Булавин снял свою трухменку у самой двери, кинул её в угол, на есауловскую лавку, что была при входе, снял и повесил саблю на стену, вынул короткий красивый турецкий пистолет, положил его бережно на сундук. Всё это он делал неторопливо, сосредоточенно. Сел прямо на порогу прислонился спиной к косяку. В этом новом, недавно обжитом курене порог был любимым местом атамана.
— Разуть?
Голос жены прозвучал близко, но смысл сказанного дошёл не сразу. Её сухощавое лицо, оквадратенное снизу широким подбородком, а сверху — монастырской повязкой тёмного платка, качнуло рядом крупную темень глаз, крепкое рядьё хороших зубов. Когда-то, ещё живя в Чугуеве, за Изюмом, немало помучился Булавин из-за своего роста, отец Анны долго косоротился, не отдавая девку за него, невеликого.
Анна привычно разула его. Пошла мыть руки.
Босый, он посидел ещё немного, глядя куда-то в глубину куреня, под стол, в немую темноту. Ноги ощущали приятную прохладу земляного пола, по совету беглого северянина смазанного кровью свиньи.
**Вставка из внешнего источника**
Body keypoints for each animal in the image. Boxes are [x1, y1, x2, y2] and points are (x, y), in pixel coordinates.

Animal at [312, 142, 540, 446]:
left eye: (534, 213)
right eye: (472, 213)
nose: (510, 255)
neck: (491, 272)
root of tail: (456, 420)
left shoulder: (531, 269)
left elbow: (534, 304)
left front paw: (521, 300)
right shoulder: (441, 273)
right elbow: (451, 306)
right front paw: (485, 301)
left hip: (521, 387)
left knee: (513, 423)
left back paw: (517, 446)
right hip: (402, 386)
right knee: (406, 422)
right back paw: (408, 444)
Пол от этого стал гладким, как слюда в оконцах, не пылил, не пачкал. «Не-ет, не потерянный, видать, живёт там на Руси народ…» думал Булавин.
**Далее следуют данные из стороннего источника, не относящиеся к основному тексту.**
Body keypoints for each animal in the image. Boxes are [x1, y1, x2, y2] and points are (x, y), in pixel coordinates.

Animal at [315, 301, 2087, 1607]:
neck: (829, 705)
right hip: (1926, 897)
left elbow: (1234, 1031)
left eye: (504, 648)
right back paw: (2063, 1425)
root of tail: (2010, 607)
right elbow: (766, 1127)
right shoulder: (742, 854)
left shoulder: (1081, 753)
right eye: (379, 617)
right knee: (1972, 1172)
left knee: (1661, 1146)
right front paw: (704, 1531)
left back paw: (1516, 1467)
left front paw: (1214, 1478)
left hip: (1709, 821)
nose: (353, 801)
Жена говорила что-то о хозяйстве, об осенних заботах — о стогах сена, не свезённых со степи, про каких-то осетров, купленных у донских торговцев и будто бы выловленных в ныне запретных, царёвых местах, про многие мелочи ещё, но всё это не пробивалось к его сознанию, заполненному плотной массой не разрешённых бахмутских дел, вдруг навалившихся на атаманскую голову.
— …а за что, спросить по совести, он её исхлестал? — наконец дошёл до него её голос.
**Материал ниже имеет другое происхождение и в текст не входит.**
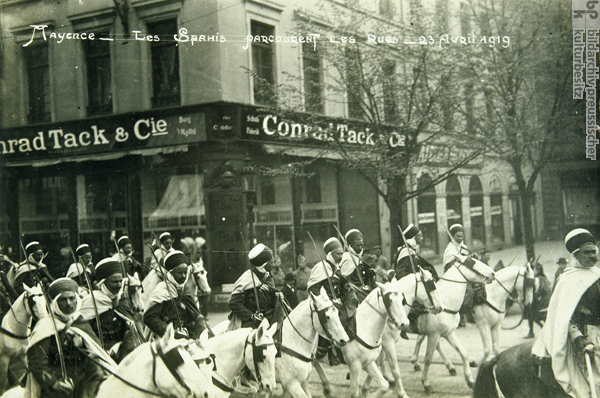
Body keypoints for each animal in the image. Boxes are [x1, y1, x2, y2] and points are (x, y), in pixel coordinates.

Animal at [408, 255, 496, 392]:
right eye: (473, 261)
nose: (493, 273)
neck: (445, 302)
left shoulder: (447, 333)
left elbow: (463, 353)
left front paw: (470, 380)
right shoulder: (433, 334)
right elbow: (428, 358)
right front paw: (426, 383)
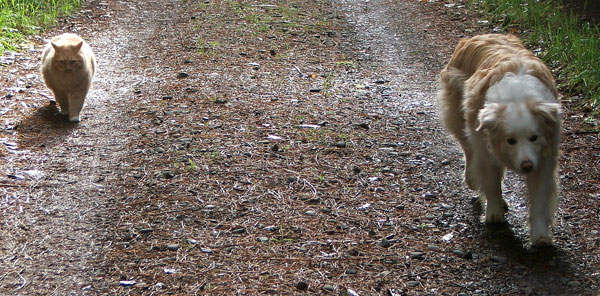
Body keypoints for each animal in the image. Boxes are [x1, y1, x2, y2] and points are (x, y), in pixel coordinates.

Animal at [438, 34, 560, 246]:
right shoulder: (485, 150)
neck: (518, 99)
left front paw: (540, 235)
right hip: (461, 121)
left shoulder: (544, 160)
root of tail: (477, 36)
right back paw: (472, 179)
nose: (527, 166)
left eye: (534, 137)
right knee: (469, 151)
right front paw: (493, 213)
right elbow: (491, 182)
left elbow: (540, 200)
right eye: (510, 140)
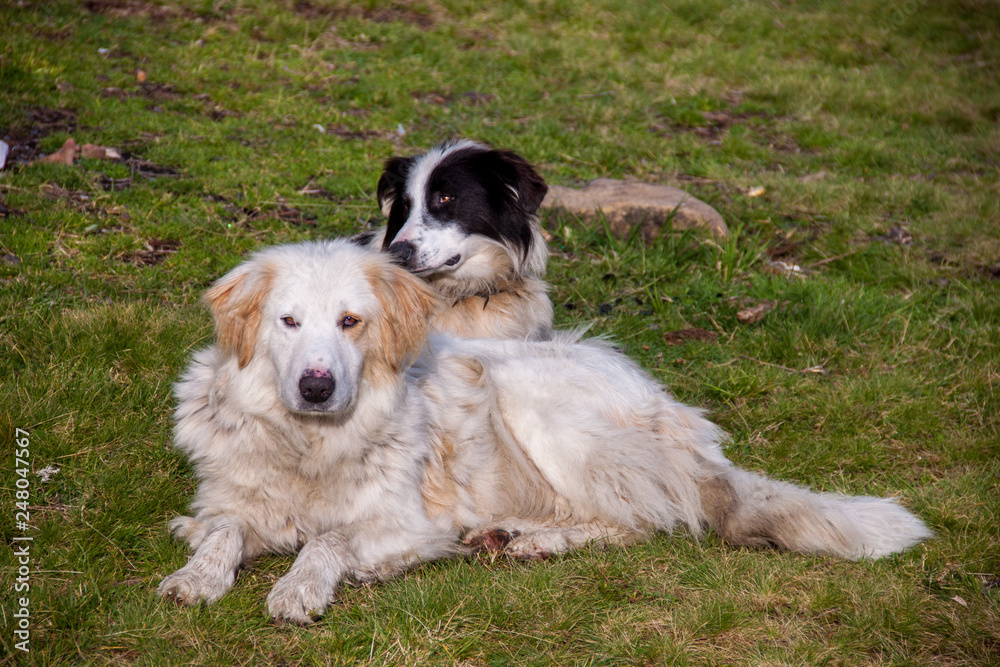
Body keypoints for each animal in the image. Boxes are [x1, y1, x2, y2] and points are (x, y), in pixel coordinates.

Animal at [160, 241, 932, 628]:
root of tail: (672, 405)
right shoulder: (235, 502)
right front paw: (196, 574)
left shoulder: (408, 522)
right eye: (288, 322)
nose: (317, 385)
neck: (310, 444)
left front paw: (301, 588)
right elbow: (226, 529)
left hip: (535, 406)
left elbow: (329, 539)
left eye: (352, 322)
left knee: (642, 519)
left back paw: (534, 541)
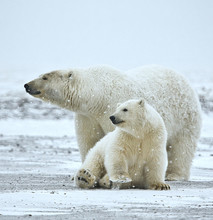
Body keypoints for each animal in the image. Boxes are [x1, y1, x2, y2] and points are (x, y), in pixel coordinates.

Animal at [24, 65, 201, 180]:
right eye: (41, 74)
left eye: (45, 77)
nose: (27, 85)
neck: (97, 96)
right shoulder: (87, 117)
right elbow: (89, 142)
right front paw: (86, 172)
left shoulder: (112, 109)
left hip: (185, 117)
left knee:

— Кто исхлестал? — очнулся он и оглядел курень, как человек, только что вынырнувший из омута.
— Тьфу ты! Да Рябой!
— Чего Рябой?
— Да Ивашка Рябой жену исхлестал! Восьминадцать раз твержу! Что ты ныне — порченой навроде? Али тебя Шидловский опоил чем?
Никчёмная болтовня жены всегда удручала его. Он замечал, что чем дольше они жили вместе, тем болтливее и развязнее становился её норов, а когда он, Булавин, был выбран на бахмутском казачьем кругу в атаманы, баба будто белены объелась: на каждое атаманское слово десять сыплет, а соседок забивает, что сорока воробьёв. Ей бы, думалось порой, с братовой женой поцапаться — вот пара! Однако привычка — житейское дело. Булавин привык пропускать её болтовню мимо ушей, а вот сейчас напомнила о Шидловском — и кровь кинулась в разгорячённую обидами голову.